▶ [Passage]:
• • • •
After adjustment, 0.21% of in-person visits, 0.24% of video visits and 0.25% of telephone visits were followed by a hospitalization (Table 4, Appendix Figure 3, C). The adjusted rates of follow-up hospitalization varied by clinical concern areas, ranging from 0.06% −0.8% for office visits, 0.06% −0.96% for video visits, and 0.10% to 0.91% for telephone visits. The differences in hospitalizations were largest for general GI, abdominal pain, and mental health (0.15% higher by video visit for general GI and abdominal pain; −0.15% lower by video visit for mental health; 0.11% higher by telephone for general GI and abdominal pain). The smallest difference in hospitalizations were for routine and dermatology visits (for routine visits 0.00%, 95% CI: −0.02%, to 0.03% difference by video; for back pain 0.01%, 95 %CI −0.05% to 0.06% higher by telephone; for dermatology −0.01%, 95 %CI: −0.06% to 0.03% lower by telephone).
• • • •
▶ [Information given]:
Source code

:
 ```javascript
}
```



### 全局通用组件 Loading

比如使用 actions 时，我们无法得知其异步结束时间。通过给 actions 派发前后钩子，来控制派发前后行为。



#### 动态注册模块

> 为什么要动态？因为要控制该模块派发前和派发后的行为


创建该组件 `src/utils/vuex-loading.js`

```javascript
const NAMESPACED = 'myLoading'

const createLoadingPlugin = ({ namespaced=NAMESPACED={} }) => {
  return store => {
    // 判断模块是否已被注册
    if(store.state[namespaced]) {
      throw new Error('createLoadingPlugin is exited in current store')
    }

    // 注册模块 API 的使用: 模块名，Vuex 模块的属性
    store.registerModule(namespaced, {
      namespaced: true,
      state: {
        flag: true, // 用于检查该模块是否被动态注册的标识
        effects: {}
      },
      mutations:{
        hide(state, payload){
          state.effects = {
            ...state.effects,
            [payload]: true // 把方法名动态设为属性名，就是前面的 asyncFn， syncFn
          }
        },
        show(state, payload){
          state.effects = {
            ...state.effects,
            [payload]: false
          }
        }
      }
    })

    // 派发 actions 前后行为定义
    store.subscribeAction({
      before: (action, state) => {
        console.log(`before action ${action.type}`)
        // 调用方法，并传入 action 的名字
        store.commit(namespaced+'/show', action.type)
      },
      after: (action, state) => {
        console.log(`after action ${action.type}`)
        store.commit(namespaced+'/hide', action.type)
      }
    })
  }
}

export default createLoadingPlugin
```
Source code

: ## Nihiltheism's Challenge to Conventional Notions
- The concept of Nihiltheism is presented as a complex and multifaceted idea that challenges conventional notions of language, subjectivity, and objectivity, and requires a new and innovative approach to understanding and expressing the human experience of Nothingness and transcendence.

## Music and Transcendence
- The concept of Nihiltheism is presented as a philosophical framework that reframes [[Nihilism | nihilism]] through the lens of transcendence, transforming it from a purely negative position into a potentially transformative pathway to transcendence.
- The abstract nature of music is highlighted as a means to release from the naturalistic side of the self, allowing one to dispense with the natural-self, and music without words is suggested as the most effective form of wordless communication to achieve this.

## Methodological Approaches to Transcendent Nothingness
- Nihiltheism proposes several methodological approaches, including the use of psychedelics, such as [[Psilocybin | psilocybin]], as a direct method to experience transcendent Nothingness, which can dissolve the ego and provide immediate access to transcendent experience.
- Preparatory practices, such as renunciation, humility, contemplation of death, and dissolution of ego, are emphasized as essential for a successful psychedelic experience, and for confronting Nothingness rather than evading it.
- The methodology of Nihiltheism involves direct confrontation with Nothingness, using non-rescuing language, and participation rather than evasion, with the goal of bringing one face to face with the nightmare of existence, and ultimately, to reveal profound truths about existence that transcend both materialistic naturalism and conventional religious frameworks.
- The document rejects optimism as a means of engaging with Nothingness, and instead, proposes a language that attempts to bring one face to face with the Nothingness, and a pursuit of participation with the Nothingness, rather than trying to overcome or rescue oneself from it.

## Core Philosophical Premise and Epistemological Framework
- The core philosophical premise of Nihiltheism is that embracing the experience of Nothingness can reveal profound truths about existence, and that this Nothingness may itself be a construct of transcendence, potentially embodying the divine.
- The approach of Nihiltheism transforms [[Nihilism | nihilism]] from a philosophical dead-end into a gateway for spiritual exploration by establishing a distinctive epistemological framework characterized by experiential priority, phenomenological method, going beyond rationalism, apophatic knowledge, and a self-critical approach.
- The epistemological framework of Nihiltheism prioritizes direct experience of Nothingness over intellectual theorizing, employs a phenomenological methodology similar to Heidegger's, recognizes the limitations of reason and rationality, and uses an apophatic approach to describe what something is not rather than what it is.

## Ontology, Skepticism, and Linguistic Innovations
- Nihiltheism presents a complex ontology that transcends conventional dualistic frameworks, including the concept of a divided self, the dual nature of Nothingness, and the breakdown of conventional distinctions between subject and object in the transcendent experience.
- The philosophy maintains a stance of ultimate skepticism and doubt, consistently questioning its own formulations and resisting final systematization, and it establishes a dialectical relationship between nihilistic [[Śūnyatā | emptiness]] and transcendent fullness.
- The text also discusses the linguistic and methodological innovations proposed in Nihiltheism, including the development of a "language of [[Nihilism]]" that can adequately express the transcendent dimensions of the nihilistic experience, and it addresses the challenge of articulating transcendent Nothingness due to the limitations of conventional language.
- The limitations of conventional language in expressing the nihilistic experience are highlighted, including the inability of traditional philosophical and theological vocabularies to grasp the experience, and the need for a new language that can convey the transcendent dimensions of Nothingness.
• • • •
▶ [Instructions for the task]:
Carry on the passage about hospitalization rates after in-person, video, and telephone visits, starting after its last sentence.

▶ [Your response]:
Discussion
In a large integrated health care setting in 2021, beyond the initial pandemic emergency period, nearly half of primary care visits were still telemedicine visits. We found that medication prescriptions, and lab and imaging orders were highest among office visits and lowest among telephone PCP visits. Follow-up in-person primary care visits were lowest among index office visits and highest among telephone visits. The rates of ED visits and hospitalizations were low for all visit types, although similarly higher after telemedicine than office visits. For example, differences in telemedicine prescribing were largest among pain and GI conditions, and differences in follow-up visits were largest for telephone visits for abdominal and musculoskeletal concerns. While the specific rates of treatment and follow-up care utilization varied by clinical concern areas, patterns in the differences between office visits and telemedicine stayed mostly consistent.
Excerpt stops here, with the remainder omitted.